Defending the ban on outdoor dining, lawyers for the county argued that surging COVID-19 cases and hospitalizations necessitated the measures taken by the health department. They pointed out that the coronavirus spreads when people sit next to each other in close proximity without face coverings, eating and drinking, and projecting their voices toward one another.

Judge Chalfant agreed that the county showed increased COVID-19 cases are “burdening the health care system and action is necessary,” but said they only presented “generalized evidence” of an increased risk of transmitting the virus via outdoor dining.

The county’s argument “only weakly supports the closure of outdoor restaurant dining, because it ignores the outdoor nature of the activity, which the CDC (U.S. Centers for Disease Control and Prevention) says carries only a moderate risk, and less with mitigations,” Chalfant wrote.

“While the County had generalized evidence that outdoor dining necessarily means that diners will not wear masks while eating, and that not wearing masks in proximity to another increases the risk of COVID transmission, Petitioners had specific evidence that outdoor dining does not involve any significant COVID risk.”

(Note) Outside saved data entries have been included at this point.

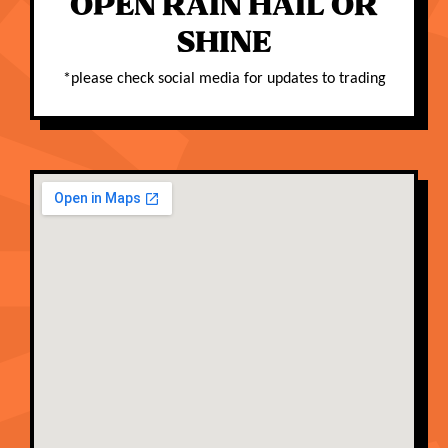
OPEN RAIN HAIL OR
SHINE
*
please check social media for updates to trading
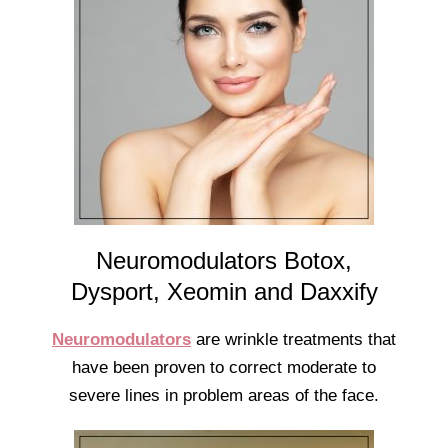
Neuromodulators Botox,
Dysport, Xeomin and Daxxify
Neuromodulators
are wrinkle treatments that
have been proven to correct moderate to
severe lines in problem areas of the face.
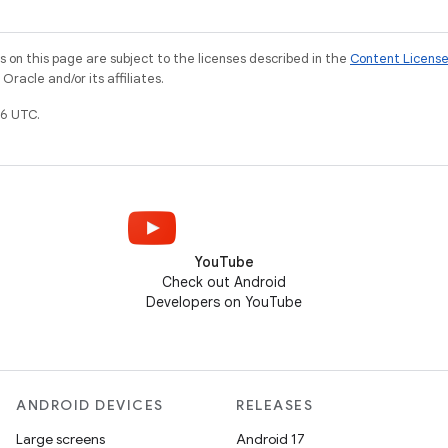
on this page are subject to the licenses described in the
Content Licens
racle and/or its affiliates.
6 UTC.
YouTube
Check out Android
Developers on YouTube
ANDROID DEVICES
RELEASES
Large screens
Android 17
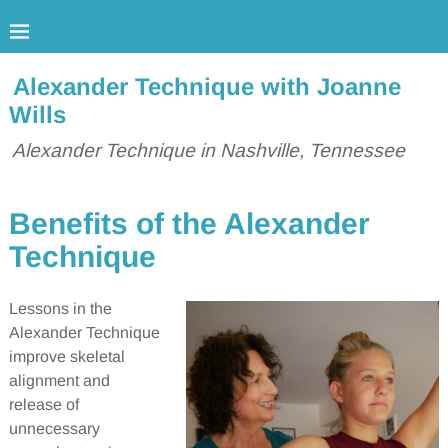
Alexander Technique with Joanne
Wills
Alexander Technique in Nashville, Tennessee
Benefits of the Alexander
Technique
Lessons in the
Alexander Technique
improve skeletal
alignment and
release of
unnecessary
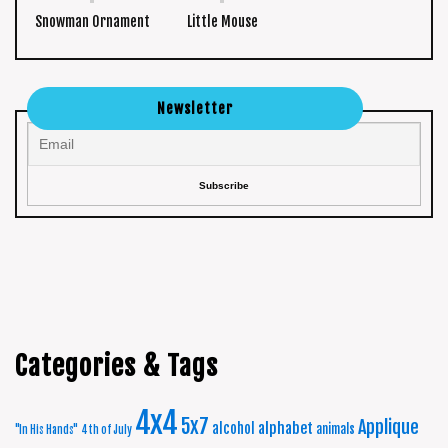
Snowman Ornament
Little Mouse
Newsletter
Categories & Tags
4x4
5x7
Applique
alphabet
alcohol
animals
"In His Hands"
4th of July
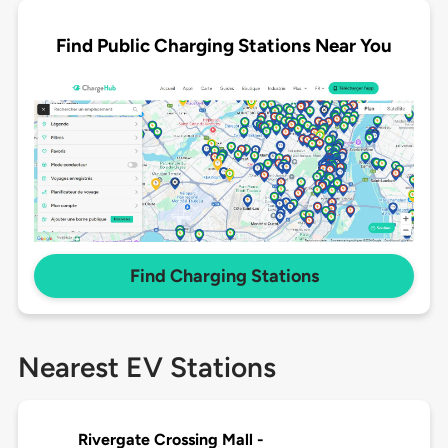
Find Public Charging Stations Near You
Find Charging Stations
Nearest EV Stations
Rivergate Crossing Mall -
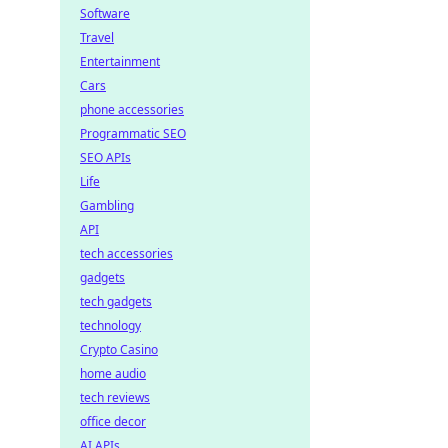
Software
Travel
Entertainment
Cars
phone accessories
Programmatic SEO
SEO APIs
Life
Gambling
API
tech accessories
gadgets
tech gadgets
technology
Crypto Casino
home audio
tech reviews
office decor
AI APIs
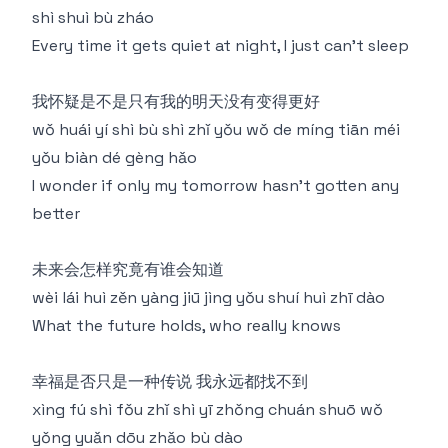
shì shuì bù zháo
Every time it gets quiet at night, I just can't sleep
我怀疑是不是只有我的明天没有变得更好
wǒ huái yí shì bù shì zhǐ yǒu wǒ de míng tiān méi
yǒu biàn dé gèng hǎo
I wonder if only my tomorrow hasn't gotten any
better
未来会怎样究竟有谁会知道
wèi lái huì zěn yàng jiū jìng yǒu shuí huì zhī dào
What the future holds, who really knows
幸福是否只是一种传说 我永远都找不到
xìng fú shì fǒu zhǐ shì yī zhǒng chuán shuō wǒ
yǒng yuǎn dōu zhǎo bù dào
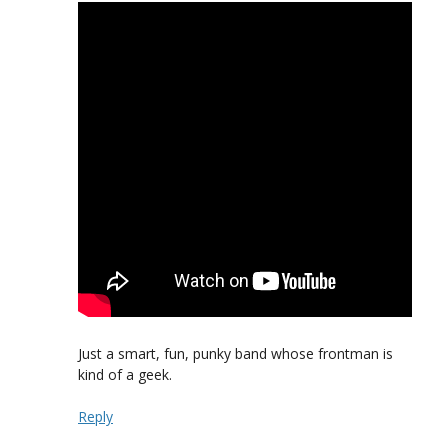
Just a smart, fun, punky band whose frontman is
kind of a geek.
Reply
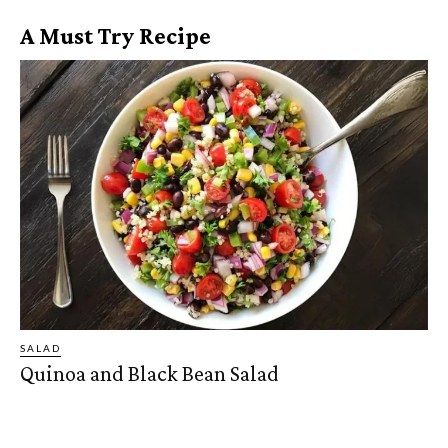
A Must Try Recipe
SALAD
Quinoa and Black Bean Salad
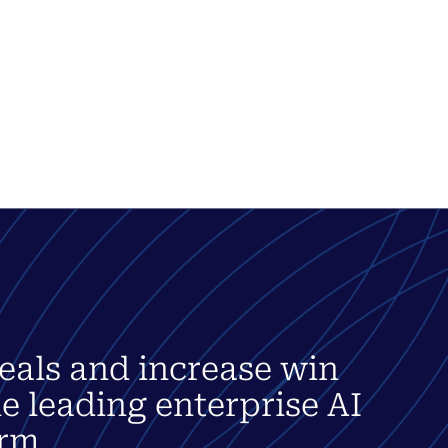
eals and increase win
he leading enterprise AI
rm.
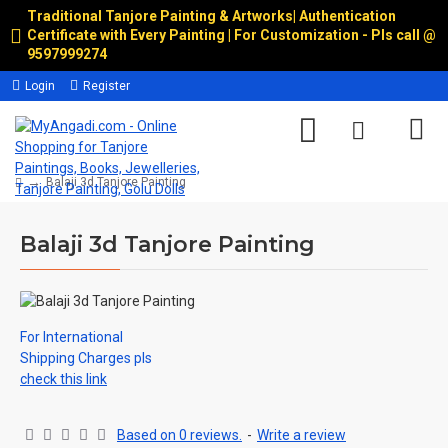
Traditional Tanjore Painting & Artworks
|
Authentication
Certificate with Every Painting | For Customization - Pls call @
9597999274
Login
Register
Balaji 3d Tanjore Painting
Balaji 3d Tanjore Painting
For International
Shipping Charges pls
check this link
Based on 0 reviews.
-
Write a review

Additionally, Chalfant noted that, “although not widely publicized, the evidence shows that the pandemic is not so overwhelming that the public should live in fear.”

“It is sadly true that large numbers of people have died from COVID: 282,000 in the United States, 19,876 in California, and 7,886 in the County. But the mortality rates have gone down as healthcare professionals have learned to treat the disease and the vulnerable groups are known.”

That being said, nothing in the restaurant group’s argument “undermines the County’s conclusion that the mortality from COVID is serious and that the Department must take action to protect those vulnerable and to avoid long-term effects for those who recover.”

But the county did not prove “any link between outdoor dining and COVID transmissions, hospitalizations, or mortality.”

The statewide lockdown order will remain in place until Dec. 27 at least. Should the county seek to reimpose its restrictions on outdoor dining, which will expire on Dec. 16, it will first have to conduct “an appropriate risk-benefit analysis.”

The judge said that the court cannot determine exactly what an appropriate analysis should include, but suggested that the county consider “the economic cost of closing 30,000 restaurants, the impact to restaurant owners and their employees and the psychological and emotional cost to a public tired of the pandemic and seeking some form of enjoyment in their lives.”

“The court cannot adequately balance the harms without the County’s performance of a risk-benefit analysis,” Chalfant wrote. “While the County clearly may take action to reduce COVID’s impact on hospital bed space and ICUs, it is not clear that the closure of restaurants may aid in reducing that stress to the system or that the benefits of doing so outweigh the costs.”